### ASSIGNMENT:
Transcribe the passage of the testimony that begins at the words "Now I am in" and stops after the words "of can happen.".

### EXTRACT:

______

I can see God’s plan now. God knew the plan for me (Jeremiah 29:11), even when I was just surviving. I was just living to be safe, to survive. But God had a bigger plan to use me. He led me. He had prepared a place for me.
When, back in the village, I held the Bible in my hand, when every young man was being killed, the soldiers just looked at me and kept running. It was as if they looked at me but couldn’t see me. I understand now that God was protecting me at that time.
Since I’ve been a Christian and have known God, I don’t think of being Anuak anymore. I feel that my brothers and sisters are all those who are in Christ. The word of God says, ‘Consequently, you are no longer foreigners and strangers, but fellow citizens with God’s people and also members of his household’ (Ephesians 2:19).
Now I am in Australia and am learning to build. I dream that I could go back to my country—to show my people how to build, and to build a church. Then to train people to build their houses. In my country, education is only to make people accountants or teachers. There are no doctors, no engineers. People have to pay lots of money to others who have learnt new ways to do things.
I am dreaming that I can help, that my children can make a difference in my home country, that Jackson could go to teach them—or that my other children could join us here.
But although I have these dreams, I am whole enough. I know that God can do it. Without God’s help, it won’t happen. But with God’s help, greater things than I can dream of can happen.
Otholi, Ariet and Jackson, and Chris and Julie Hahn, are members of The Ark Lutheran Church at Salisbury, SA.

______

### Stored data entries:
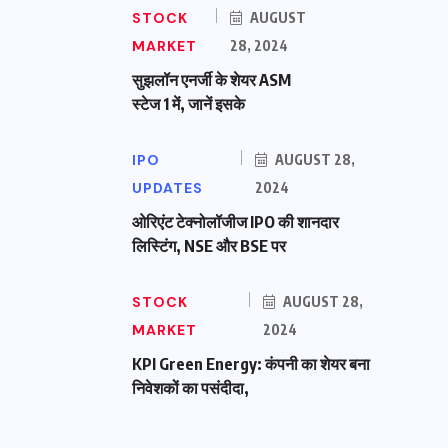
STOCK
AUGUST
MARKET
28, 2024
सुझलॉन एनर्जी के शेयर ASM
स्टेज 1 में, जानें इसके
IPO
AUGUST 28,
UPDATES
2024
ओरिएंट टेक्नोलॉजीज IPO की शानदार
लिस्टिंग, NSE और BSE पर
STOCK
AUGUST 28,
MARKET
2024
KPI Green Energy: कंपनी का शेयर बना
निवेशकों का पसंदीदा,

______

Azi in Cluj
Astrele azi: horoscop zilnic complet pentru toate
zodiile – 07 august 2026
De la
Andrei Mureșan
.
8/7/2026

______

### EXERCISE ANSWER:
Now I am in Australia and am learning to build. I dream that I could go back to my country—to show my people how to build, and to build a church. Then to train people to build their houses. In my country, education is only to make people accountants or teachers. There are no doctors, no engineers. People have to pay lots of money to others who have learnt new ways to do things.
I am dreaming that I can help, that my children can make a difference in my home country, that Jackson could go to teach them—or that my other children could join us here.
But although I have these dreams, I am whole enough. I know that God can do it. Without God’s help, it won’t happen. But with God’s help, greater things than I can dream of can happen.